As shown in FIG. 15, the first housing 600 has a limiting portion 680, where the limiting portion 680 limits the motion of the angle indicator 800 relative to the first housing 600. That is to say, when the power tool 20 is in operation, the angle indicator 800 remains stationary relative to the first housing 600. In this example, the second fitting portion 660, the first recess 671, and the second recess 672 on the outer periphery of the first housing 600 together constitute the limiting portion 680. The contour shape of the second fitting portion 660 prevents the angle indicator 800 from rotating relative to the first housing 600, and the first recess 671 and the second recess 672 prevent the angle indicator 800 from moving relative to the first housing 600 along the direction of the first straight line 601. Thus, the limiting portion 680 limits the motion of the angle indicator 800 relative to the first housing 600.

In an example, the limiting portion 680 may limit only the rotation of the angle indicator 800 relative to the first housing 600, and the angle indicator 800 is prevented from moving along the direction of the first straight line 601 through the mechanical engagement of the second housing 700 with the first housing 600.

Reference is made to FIGS. 11, 14, and 16. A handle of the first grip 730 extends from front to rear. When the first grip 730 is at the angle shown in FIG. 11 relative to the first housing 600, a front end 731 of the handle of the first grip 730 is aligned with the first outer surface 814a. The first grip 730 has a plane of symmetry 701, and the first grip 730 is substantially symmetrical about the plane of symmetry 701. In this example, the plane of symmetry 701 substantially coincides with an assembly surface of the second left housing 710 and the second right housing 720. When the first grip 730 is at the angle shown in FIG. 16 relative to the first housing 600, the front end of the first grip 730 is aligned with the first outer surface 814b. Therefore, the operator can determine, by observing which angle display portion of the angle indicator 800 is aligned with the front end of the first grip 730, the angle by which the first grip 730 is rotated relative to the first housing 600.
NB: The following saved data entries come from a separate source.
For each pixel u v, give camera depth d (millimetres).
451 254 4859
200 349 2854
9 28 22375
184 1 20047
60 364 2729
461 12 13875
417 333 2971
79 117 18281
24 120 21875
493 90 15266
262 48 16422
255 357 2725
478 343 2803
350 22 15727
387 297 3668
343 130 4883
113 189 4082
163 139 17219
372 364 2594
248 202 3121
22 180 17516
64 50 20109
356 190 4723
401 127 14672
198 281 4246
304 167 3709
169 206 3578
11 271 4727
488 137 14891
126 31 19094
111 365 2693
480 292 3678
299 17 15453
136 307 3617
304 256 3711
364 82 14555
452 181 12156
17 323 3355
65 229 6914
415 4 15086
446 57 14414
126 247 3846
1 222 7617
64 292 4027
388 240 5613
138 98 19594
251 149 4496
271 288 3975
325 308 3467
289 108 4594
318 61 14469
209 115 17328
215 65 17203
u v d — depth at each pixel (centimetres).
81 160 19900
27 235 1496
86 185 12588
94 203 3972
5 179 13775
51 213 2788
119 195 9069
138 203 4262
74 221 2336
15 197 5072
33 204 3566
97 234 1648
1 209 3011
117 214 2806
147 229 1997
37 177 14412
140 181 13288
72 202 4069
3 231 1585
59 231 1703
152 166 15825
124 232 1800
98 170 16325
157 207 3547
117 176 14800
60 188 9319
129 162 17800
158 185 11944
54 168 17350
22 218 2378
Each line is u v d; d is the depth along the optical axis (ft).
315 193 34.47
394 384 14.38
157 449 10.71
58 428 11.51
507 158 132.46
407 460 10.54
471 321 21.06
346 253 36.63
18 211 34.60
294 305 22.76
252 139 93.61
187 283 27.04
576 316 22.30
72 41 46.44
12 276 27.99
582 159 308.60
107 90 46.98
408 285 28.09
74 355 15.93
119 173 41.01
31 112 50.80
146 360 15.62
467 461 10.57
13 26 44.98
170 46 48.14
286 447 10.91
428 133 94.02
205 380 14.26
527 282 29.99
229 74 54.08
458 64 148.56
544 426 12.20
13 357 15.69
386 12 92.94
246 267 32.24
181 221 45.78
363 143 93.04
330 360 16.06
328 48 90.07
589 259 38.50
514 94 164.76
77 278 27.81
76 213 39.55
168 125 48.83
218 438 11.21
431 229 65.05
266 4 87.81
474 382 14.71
As shown in FIG. 11, when the front end 731 of the handle of the first grip 730 is aligned with the top of the first housing 600, the angle by which the first grip 730 is rotated relative to the first housing 600 is defined as 0°. As shown in FIG. 16, the included angle between the front end 731 of the handle of the first grip 730 and the top of the first housing 600 is an angle represented by the first outer surface 814b. In the example shown in FIG. 16, the angle by which the first grip 730 is rotated relative to the first housing 600 is 45°. The angle display portions of the angle indicator 800 shown in FIG. 14 represent 0°, 45°, 90°, 135°, 180°, 225°, 270°, and 315°, separately. The first outer surface 814a represents 0°, the first outer surface 814b represents that the first grip 730 is rotated relative to the first housing 600 by 45° in a clockwise direction, the first outer surface 814c represents that the first grip 730 is rotated relative to the first housing 600 by 90° in the clockwise direction, and so on.
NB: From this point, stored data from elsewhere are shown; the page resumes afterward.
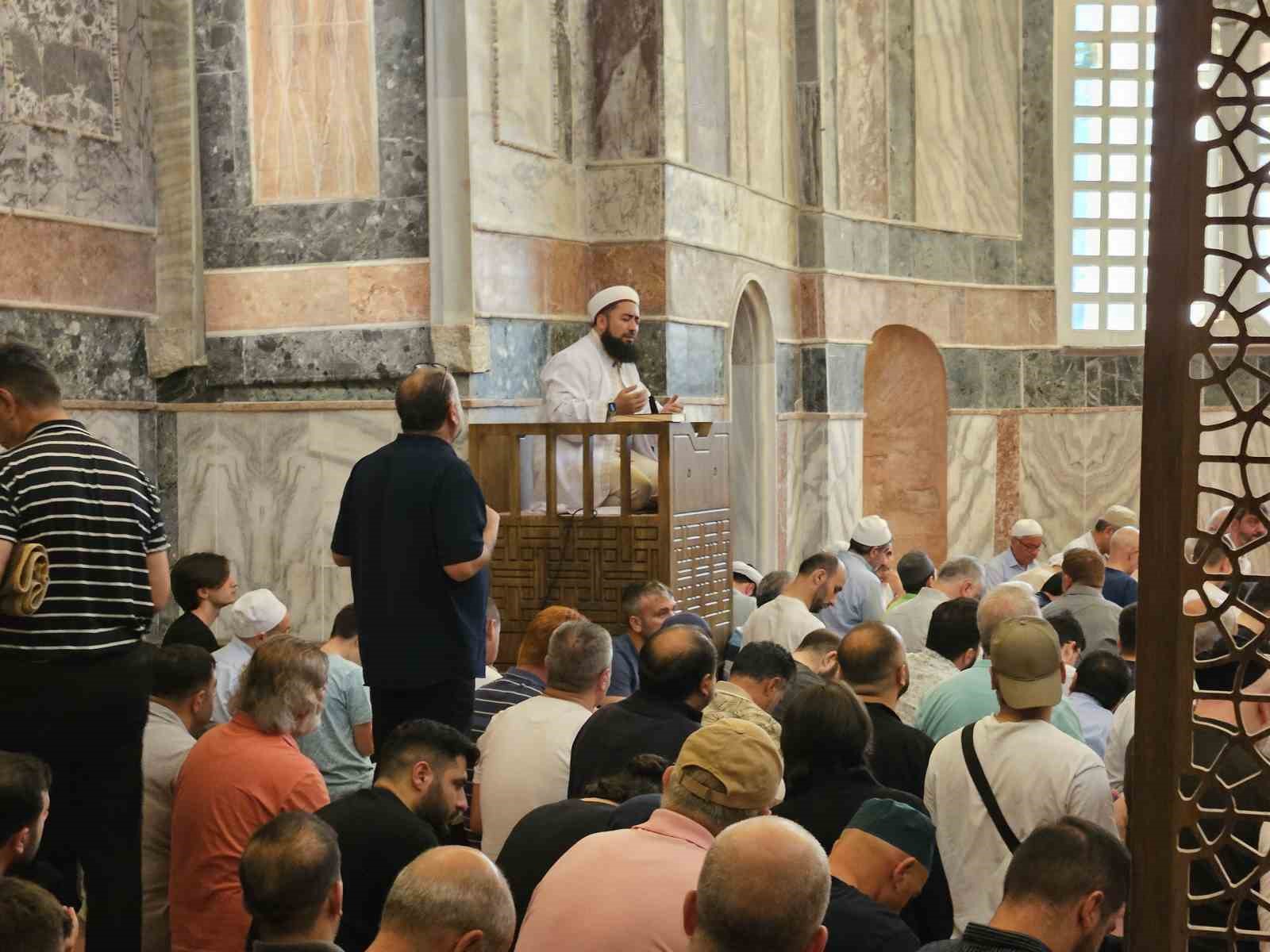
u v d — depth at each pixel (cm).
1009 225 2212
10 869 443
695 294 1522
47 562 502
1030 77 2219
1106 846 344
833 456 1925
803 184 1894
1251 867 451
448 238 1201
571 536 973
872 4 2005
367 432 1220
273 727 541
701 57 1550
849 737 461
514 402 1276
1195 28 307
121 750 523
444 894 335
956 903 502
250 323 1250
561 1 1384
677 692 536
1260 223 306
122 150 1192
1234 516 311
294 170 1241
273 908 373
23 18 1077
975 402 2175
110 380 1191
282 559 1241
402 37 1213
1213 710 511
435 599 623
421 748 496
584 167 1441
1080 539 1397
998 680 503
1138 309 2269
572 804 480
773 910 283
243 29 1245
In an example, the angle display portions of the angle indicator 800 are marked with numbers to display angle information. In an example, the angle display portions of the angle indicator 800 display information about different angles by different colors or shapes. In an example, the angle display portions of the angle indicator 800 have identical properties such as structure, color, and shape, and the operator may reasonably estimate the angle represented by the angle display portion in conjunction with a visual effect.

In an example, the power tool 20 includes a battery pack coupling portion 760 for coupling a battery pack 540. In this example, the battery pack coupling portion 760 is disposed on the second housing 700 and on the lower side of the first grip 730.

In an example, the angle indicator 800 is made of a rigid material such as plastic. Therefore, the thickness of the angle indicator 800 is greater than or equal to 1 mm, where the thickness here refers to a minimum value of the distance between the outer surface and an inner surface of the angle indicator 800 in the radial direction of the third straight line 801. In some examples, the thickness of the angle indicator 800 is 1.2 mm, 1.6 mm, 1.9 mm, or 2.3 mm.

In an example, the angle indicator 800 may be mounted to the second housing 700 and rotates with the second housing 700. In an example, the angle indicator 800 may be split into two portions, where one portion is mounted to the first housing 600 and the other portion is mounted to the second housing 700. The two portions of the angle indicator 800 mate to display an angle of rotation of the handle.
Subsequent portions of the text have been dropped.